What will Uludere tragedy change in Turkey?
No government statement or military justification can explain the killing of 35 people whose only fault was to be at the wrong place at the wrong time. More than half of the victims were teenagers who were trying to earn their livings by smuggling cigarettes from Iraq to Turkey. Described as “the operational mistake,” the incident however launched a deep and an intensified debate over the counter-terrorism methods and a political quarrel between the ruling and oppositional parties.
Prime Minister Recep Tayyip Erdoğan and later his deputy Beşir Atalay said the government will continue to be loyal to the rule of law in its anti-terror fight. Atalay also said the government was committed to improve democratic standards in the country and the new constitution will be the main tool in this end.
Erdoğan and Atalay’s statements are in line with last week’s National Security Council (MGK) decisions on giving more importance to the democratic norms in the security-freedoms equation, something long forgotten by the government.
In this sense, if it may be called so, the only positive result of the Uludere tragedy would be speeding up the works of the governments in this course.
However, the other side of the coin tells another story. Yesterday’s quarrel at the Parliament depicts a divided political picture between four major parties making more difficult a compromise over the new constitution. Leaders of four major parties who were accusing the others for exploiting the Uludere tragedy were in fact doing the same thing with sharp, indecent language.

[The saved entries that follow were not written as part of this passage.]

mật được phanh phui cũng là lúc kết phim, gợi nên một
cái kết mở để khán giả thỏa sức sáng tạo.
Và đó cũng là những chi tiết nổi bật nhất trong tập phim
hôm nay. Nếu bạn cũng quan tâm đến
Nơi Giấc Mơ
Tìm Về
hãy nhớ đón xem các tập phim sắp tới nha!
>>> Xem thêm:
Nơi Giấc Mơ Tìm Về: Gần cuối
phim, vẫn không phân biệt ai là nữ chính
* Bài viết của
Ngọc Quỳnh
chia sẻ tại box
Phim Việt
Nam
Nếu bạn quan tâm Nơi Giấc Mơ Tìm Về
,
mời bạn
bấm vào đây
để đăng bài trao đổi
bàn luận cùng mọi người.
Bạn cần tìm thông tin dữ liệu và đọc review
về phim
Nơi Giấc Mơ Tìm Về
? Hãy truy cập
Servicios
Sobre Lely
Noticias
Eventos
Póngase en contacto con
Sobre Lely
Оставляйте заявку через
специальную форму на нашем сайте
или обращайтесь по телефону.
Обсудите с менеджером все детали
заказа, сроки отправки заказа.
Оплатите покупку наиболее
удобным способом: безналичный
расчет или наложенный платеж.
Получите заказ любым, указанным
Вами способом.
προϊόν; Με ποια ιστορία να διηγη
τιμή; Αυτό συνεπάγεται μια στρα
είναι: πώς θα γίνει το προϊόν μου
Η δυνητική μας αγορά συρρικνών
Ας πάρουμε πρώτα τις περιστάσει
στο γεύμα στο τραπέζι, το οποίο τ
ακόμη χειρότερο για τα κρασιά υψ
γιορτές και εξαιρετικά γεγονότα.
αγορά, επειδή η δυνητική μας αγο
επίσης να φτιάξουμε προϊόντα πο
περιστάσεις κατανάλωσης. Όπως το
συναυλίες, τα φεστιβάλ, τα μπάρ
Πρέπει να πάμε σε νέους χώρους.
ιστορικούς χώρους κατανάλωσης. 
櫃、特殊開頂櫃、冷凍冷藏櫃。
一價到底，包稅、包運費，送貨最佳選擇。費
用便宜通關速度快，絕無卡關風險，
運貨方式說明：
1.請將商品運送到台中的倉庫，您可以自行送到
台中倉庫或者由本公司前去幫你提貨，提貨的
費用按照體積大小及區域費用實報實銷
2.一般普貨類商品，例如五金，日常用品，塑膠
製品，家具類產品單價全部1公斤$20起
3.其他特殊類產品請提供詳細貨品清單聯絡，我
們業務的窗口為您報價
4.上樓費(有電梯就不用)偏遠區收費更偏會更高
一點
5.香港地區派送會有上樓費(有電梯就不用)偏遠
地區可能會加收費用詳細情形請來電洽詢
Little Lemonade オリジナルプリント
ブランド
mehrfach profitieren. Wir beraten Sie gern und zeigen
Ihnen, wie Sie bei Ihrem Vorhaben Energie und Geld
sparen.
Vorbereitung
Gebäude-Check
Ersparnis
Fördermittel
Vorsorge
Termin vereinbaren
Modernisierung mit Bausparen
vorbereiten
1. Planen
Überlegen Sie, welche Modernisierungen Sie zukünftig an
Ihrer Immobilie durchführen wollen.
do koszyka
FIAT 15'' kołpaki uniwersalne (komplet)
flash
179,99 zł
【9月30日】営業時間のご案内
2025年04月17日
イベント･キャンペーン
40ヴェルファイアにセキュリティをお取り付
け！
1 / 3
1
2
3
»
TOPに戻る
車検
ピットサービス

In a not very surprising manner, Erdoğan and ruling party members slammed the Peace and Democracy Party (BDP) for trying to spoil the funerals of the victims and turning a humanitarian tragedy into an ethnic base political fray.
In return, the BDP spokespersons slammed the government’s overall policies which failed to bring about a sound solution to the Kurdish question. BDP’s leader Selahattin Demirtaş called the current picture an indication of “emotional division” between Turks and Kurds.
Republican People’s Party (CHP) leader Kemal Kılıçdaroğlu slammed the government for not taking responsibility over the incident and for trying to prevent him from visiting the region. The social democrats also used the Van earthquake and Uludere tragedy to increase the party’s visibility in the region.
For obvious reasons, the Nationalist Movement Party (MHP) seemed to buy the army’s statements over the incident and urged the government not to cease the counter-terror activities against the PKK.
This divided picture is unlikely to produce common sense and compromise, something the country needs very much to solve its rooted questions. As a matter of course, the great portion of the responsibility in changing this picture for the good lies on the shoulders of the government which received every other vote of the Turkish people only six months ago.